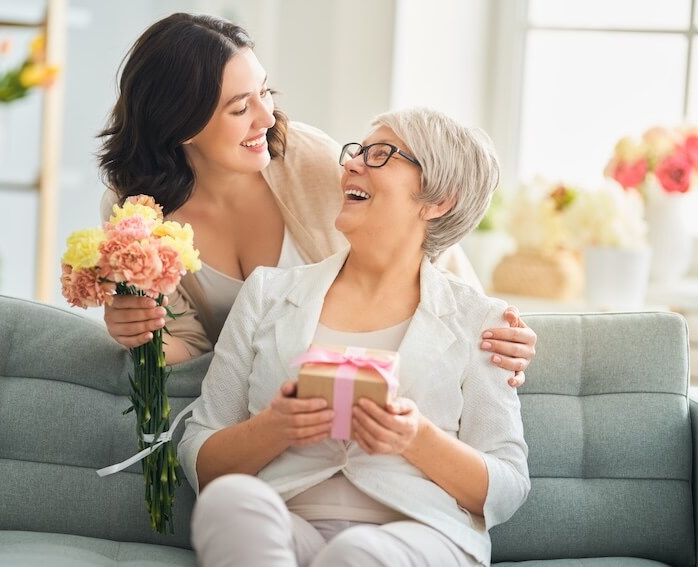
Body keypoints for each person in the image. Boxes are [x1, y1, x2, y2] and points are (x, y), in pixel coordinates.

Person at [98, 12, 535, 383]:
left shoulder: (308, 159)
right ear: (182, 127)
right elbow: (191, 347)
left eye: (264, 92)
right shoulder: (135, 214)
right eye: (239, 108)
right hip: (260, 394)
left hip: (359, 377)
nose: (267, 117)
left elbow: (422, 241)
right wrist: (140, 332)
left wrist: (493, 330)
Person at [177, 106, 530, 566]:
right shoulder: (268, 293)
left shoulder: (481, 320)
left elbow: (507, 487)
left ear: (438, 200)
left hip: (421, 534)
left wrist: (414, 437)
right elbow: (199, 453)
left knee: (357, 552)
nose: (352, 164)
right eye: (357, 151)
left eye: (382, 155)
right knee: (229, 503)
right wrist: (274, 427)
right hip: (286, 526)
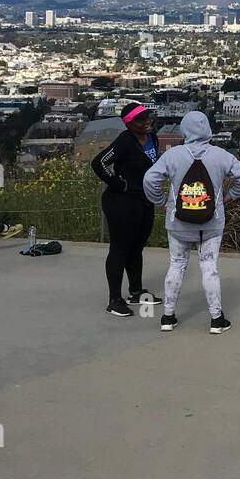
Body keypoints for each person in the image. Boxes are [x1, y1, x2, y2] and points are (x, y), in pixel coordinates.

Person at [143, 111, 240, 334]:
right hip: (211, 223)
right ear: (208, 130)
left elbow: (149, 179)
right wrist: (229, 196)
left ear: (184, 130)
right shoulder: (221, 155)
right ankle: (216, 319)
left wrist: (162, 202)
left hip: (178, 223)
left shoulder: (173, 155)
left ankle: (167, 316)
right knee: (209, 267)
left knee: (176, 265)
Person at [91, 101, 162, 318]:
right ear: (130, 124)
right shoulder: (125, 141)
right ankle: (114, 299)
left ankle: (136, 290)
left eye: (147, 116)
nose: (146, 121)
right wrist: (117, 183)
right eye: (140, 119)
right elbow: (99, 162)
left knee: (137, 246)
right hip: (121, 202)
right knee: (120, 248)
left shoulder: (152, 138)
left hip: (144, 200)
---
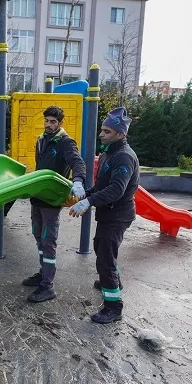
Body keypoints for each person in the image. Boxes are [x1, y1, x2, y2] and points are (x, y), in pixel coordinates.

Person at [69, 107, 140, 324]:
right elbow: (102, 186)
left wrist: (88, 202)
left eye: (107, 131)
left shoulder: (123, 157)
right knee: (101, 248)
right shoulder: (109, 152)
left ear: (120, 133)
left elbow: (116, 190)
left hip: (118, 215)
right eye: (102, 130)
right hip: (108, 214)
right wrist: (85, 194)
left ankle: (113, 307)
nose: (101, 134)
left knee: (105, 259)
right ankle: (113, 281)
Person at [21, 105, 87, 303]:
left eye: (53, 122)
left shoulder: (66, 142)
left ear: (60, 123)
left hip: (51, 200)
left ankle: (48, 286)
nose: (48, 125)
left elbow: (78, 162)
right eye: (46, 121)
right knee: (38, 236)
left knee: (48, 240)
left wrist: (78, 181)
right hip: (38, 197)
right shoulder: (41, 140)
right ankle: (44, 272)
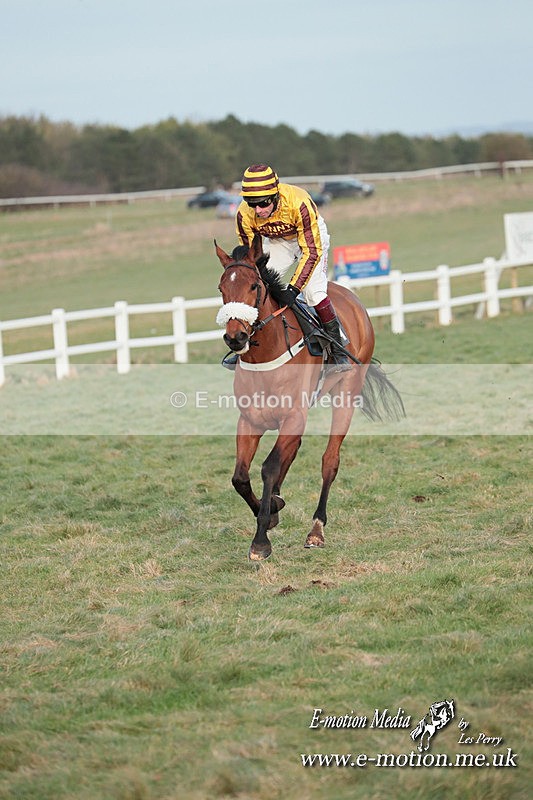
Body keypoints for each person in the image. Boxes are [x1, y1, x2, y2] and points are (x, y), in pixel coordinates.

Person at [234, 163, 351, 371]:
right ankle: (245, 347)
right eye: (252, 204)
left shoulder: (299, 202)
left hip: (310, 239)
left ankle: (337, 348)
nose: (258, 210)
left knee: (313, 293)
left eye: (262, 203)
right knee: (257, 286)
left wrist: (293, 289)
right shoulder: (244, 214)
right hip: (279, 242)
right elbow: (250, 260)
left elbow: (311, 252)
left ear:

**WHAT NEEDS TO BE DONE**
From the material above, set down exactly the lines starting at the one with "right knee: (101, 248)" and ending at the one with "right ankle: (44, 272)", end lines included.

**SOLUTION**
right knee: (101, 248)
right shoulder: (109, 152)
left ear: (120, 133)
left elbow: (116, 190)
left hip: (118, 215)
right eye: (102, 130)
right hip: (108, 214)
right wrist: (85, 194)
left ankle: (113, 307)
nose: (101, 134)
left knee: (105, 259)
right ankle: (113, 281)
Person at [21, 105, 87, 303]:
left eye: (53, 122)
left shoulder: (66, 142)
left ear: (60, 123)
left hip: (51, 200)
left ankle: (48, 286)
nose: (48, 125)
left elbow: (78, 162)
right eye: (46, 121)
right knee: (38, 236)
left knee: (48, 240)
left wrist: (78, 181)
right hip: (38, 197)
right shoulder: (41, 140)
right ankle: (44, 272)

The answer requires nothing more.